Tras haberse negado una y otra vez, ahora el gerente financiero de la Caja Costarricense del Seguro Social (CCSS), Gustavo Picado, deberá de entregar los archivos de respaldo contables que sirvieron de base para el estudio de razonabilidad de precios que detonó el llamado caso barrenador.
Esto tras un fallo de la Sala Constitucional en el cual declara con lugar un recurso de amparo interpuesto por la expresidenta ejecutiva de la institución, Marta Esquivel Rodríguez, hoy diputada electa de la República.
“La información solicitada no estaba legalmente bajo reserva, ni existía impedimento constitucional para negarla.”, dicta de forma contundente la resolución.
Pero durante meses el gerente financiero se negó a entregarla justamente alegando la existencia de una investigación penal, algo que para la sala no es argumento válido, y por el contrario, evidenció una posible violación al derecho fundamental de acceso a la información pública.

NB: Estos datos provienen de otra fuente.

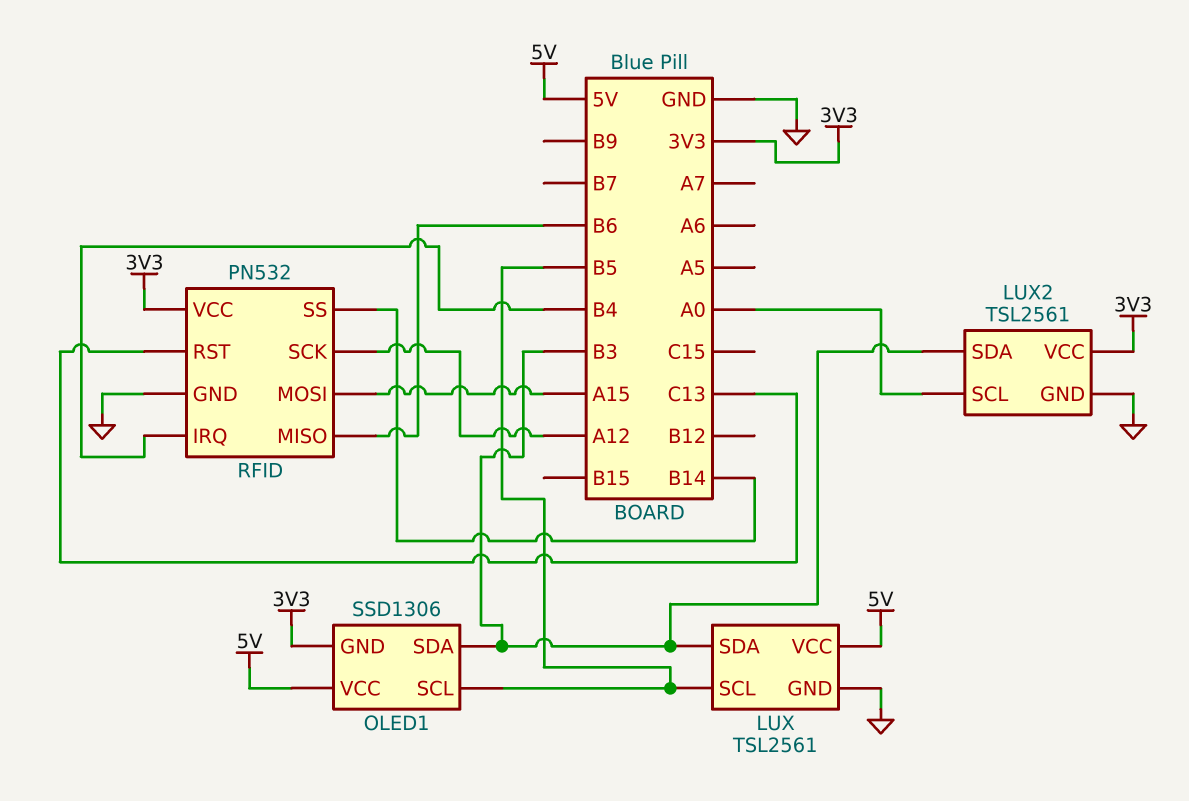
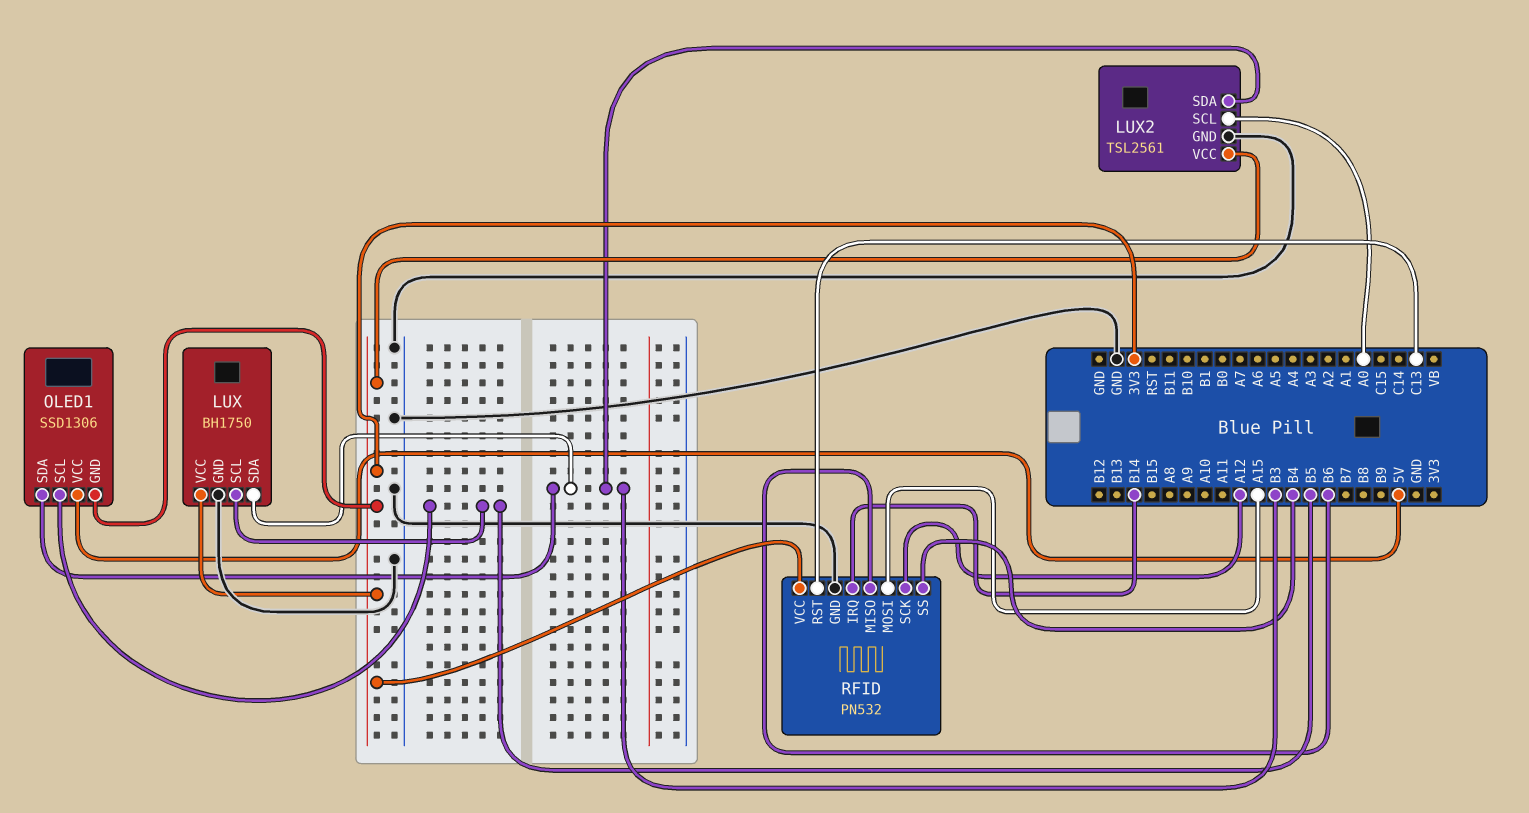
LUX: TSL2561 -> BH1750
LUX pin VCC: 5V -> 3V3
RFID pin IRQ: B4 -> B14
RFID pin SS: B14 -> B4

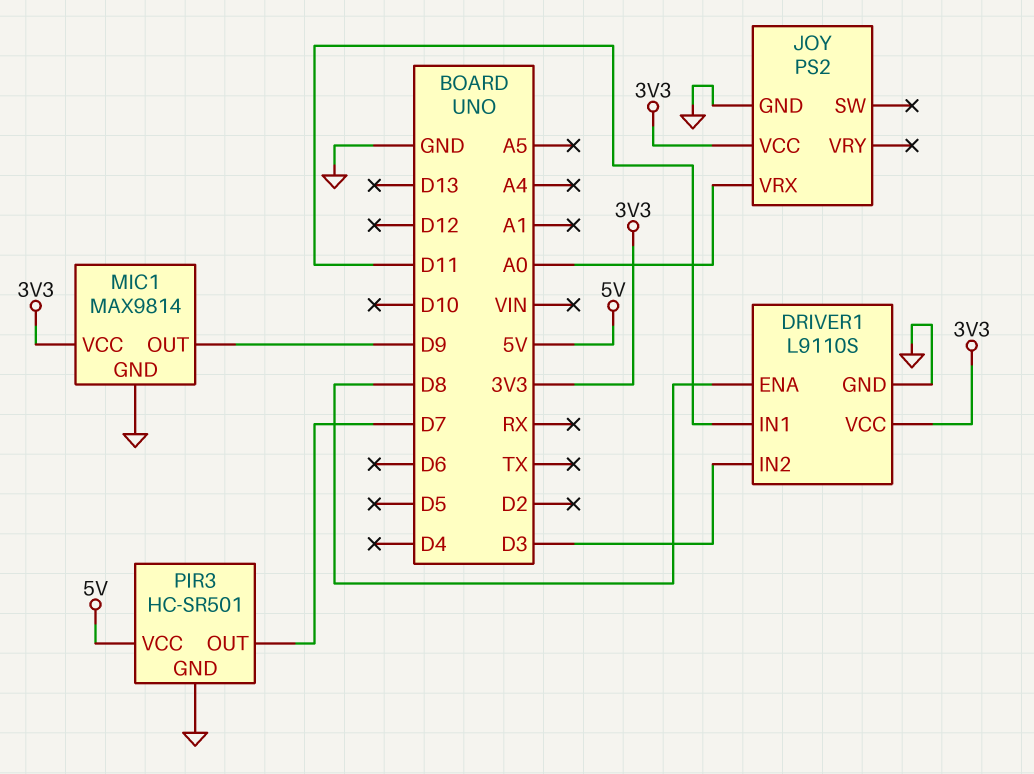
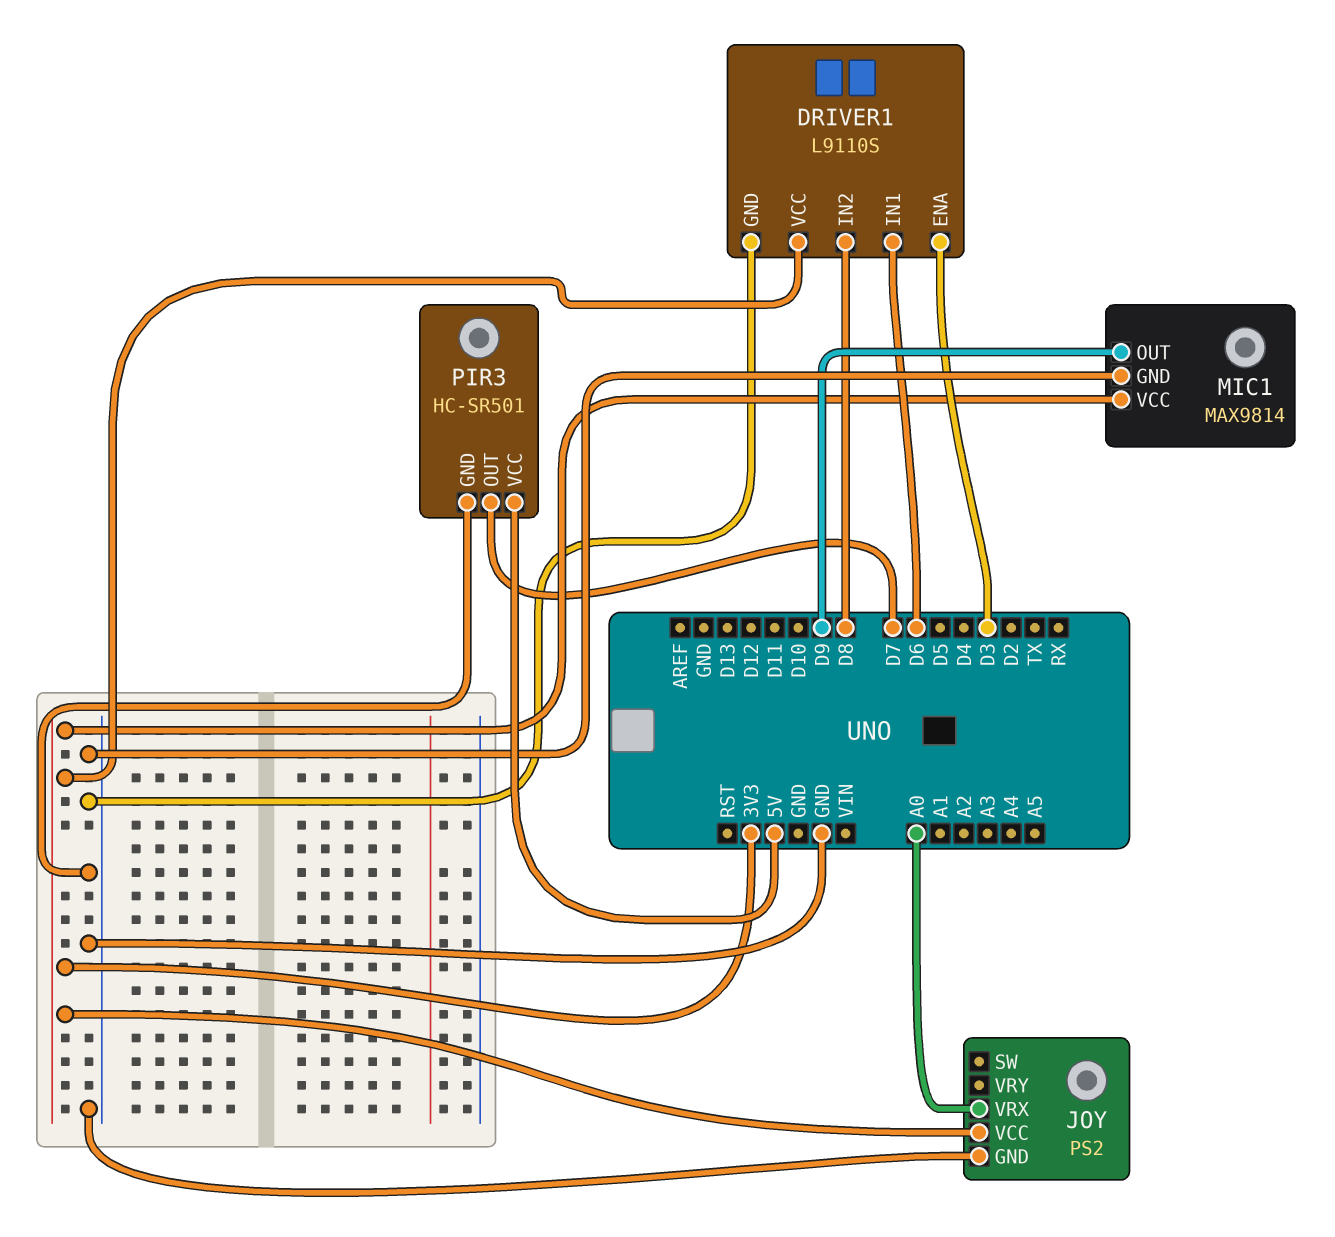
DRIVER1 pin ENA: D8 -> D3
DRIVER1 pin IN1: D11 -> D6
DRIVER1 pin IN2: D3 -> D8

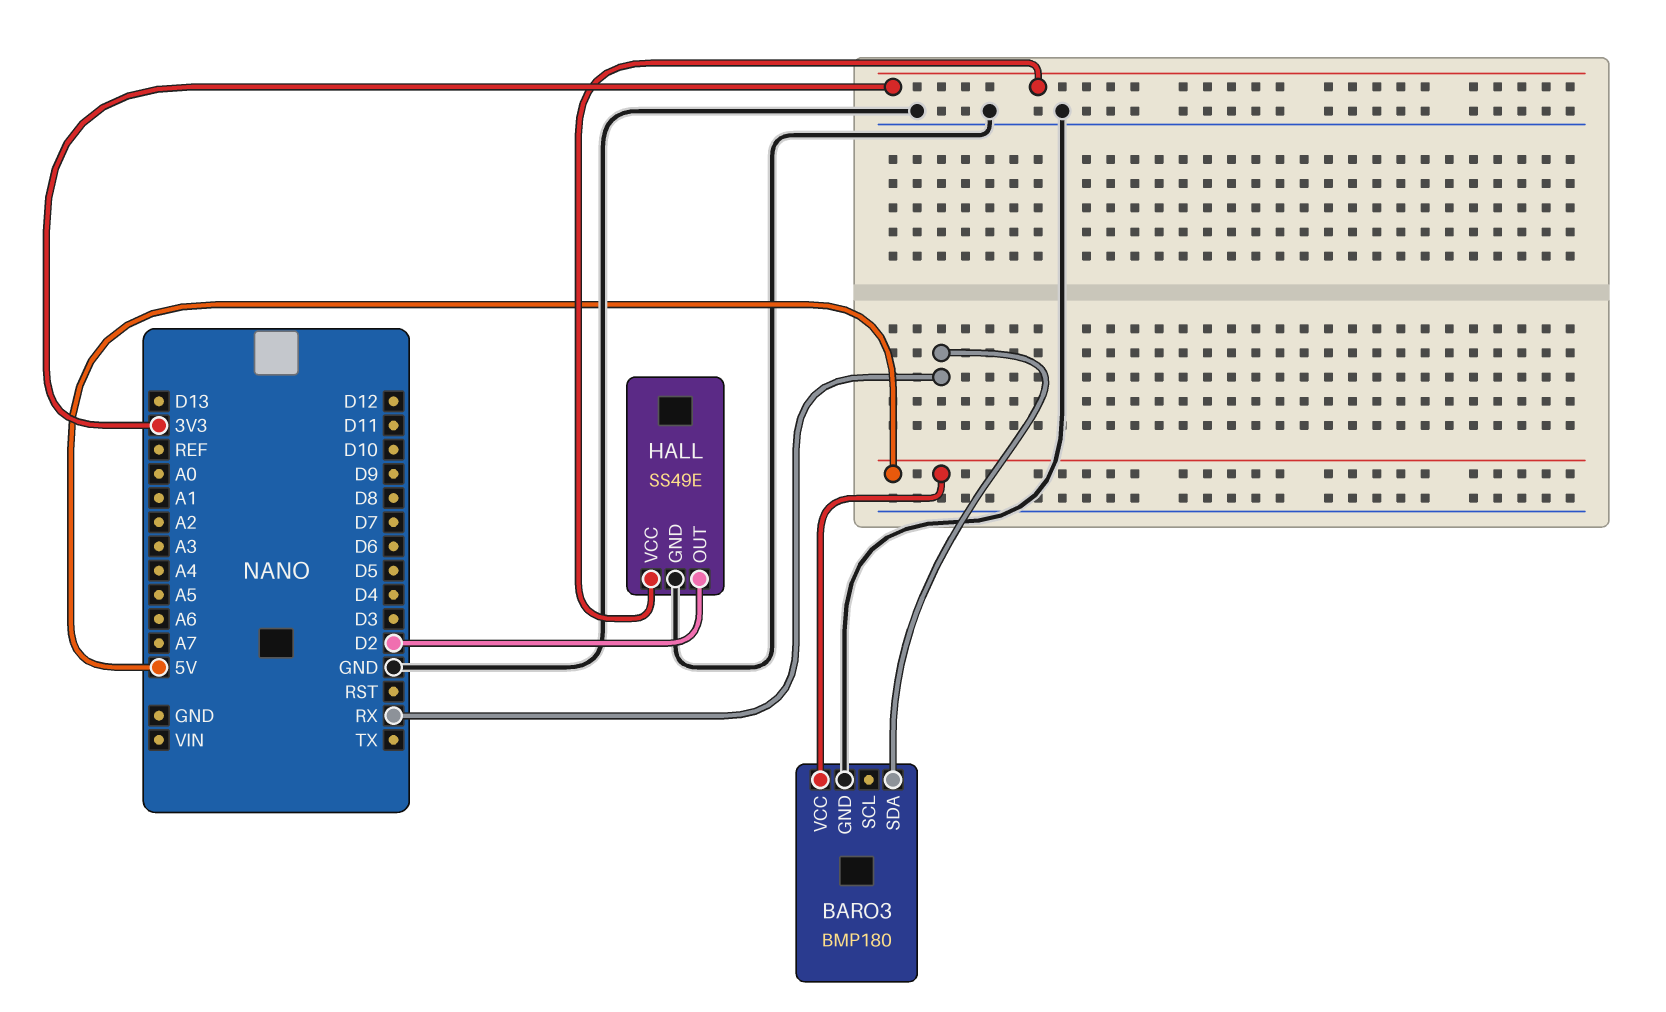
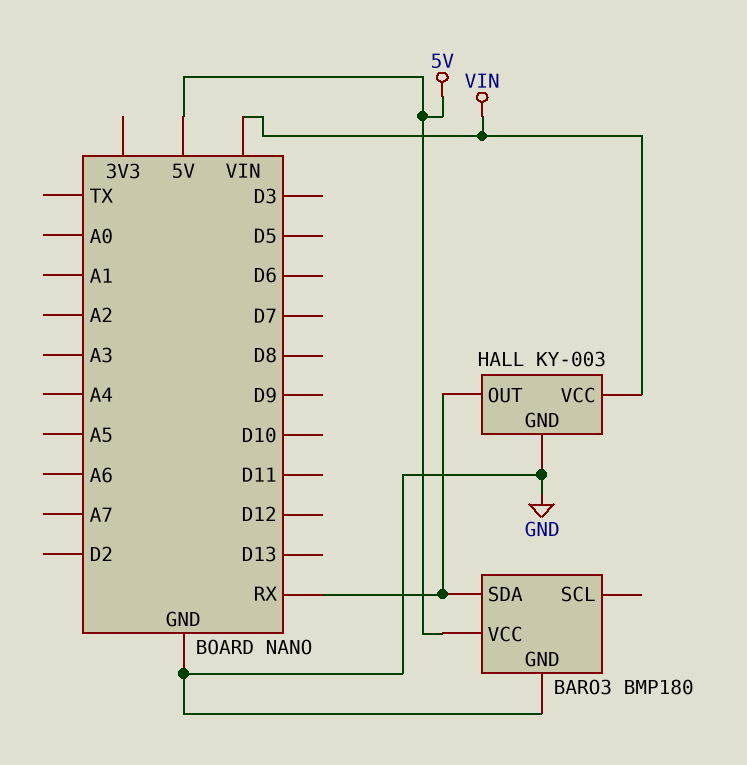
HALL: SS49E -> KY-003
HALL pin OUT: D2 -> RX
HALL pin VCC: 3V3 -> VIN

Entre la información solicitada por Esquivel están los archivos originales y respaldos técnicos utilizados para construir tres informes financieros del área de Contabilidad de Costos, documentos con los que el Área de Costos de la CCSS justificó que las cooperativas de salud cobraban supuestos “precios excesivos”.
“Esperaremos dicha respuesta para acreditar que la Junta Directiva de la Caja Costarricense de Seguro Social tomó una decisión acertada en protección de las poblaciones más vulnerables. Dentro de los temas más relevantes y reveladores estará constatar cómo se comparó el costo de horas ordinarias de las cooperativas con horas extraordinarias de la Caja, cuando las cuatro horas ordinarias adicionales de las cooperativas representan, para la Caja Costarricense de Seguro Social, un horario fuera de la jornada ordinaria.” Manifestó Esquivel mediante un comunicado de prensa.
Esquivel solicitó que los archivos se entregaran certificados, para evitar alteraciones o entregas parciales.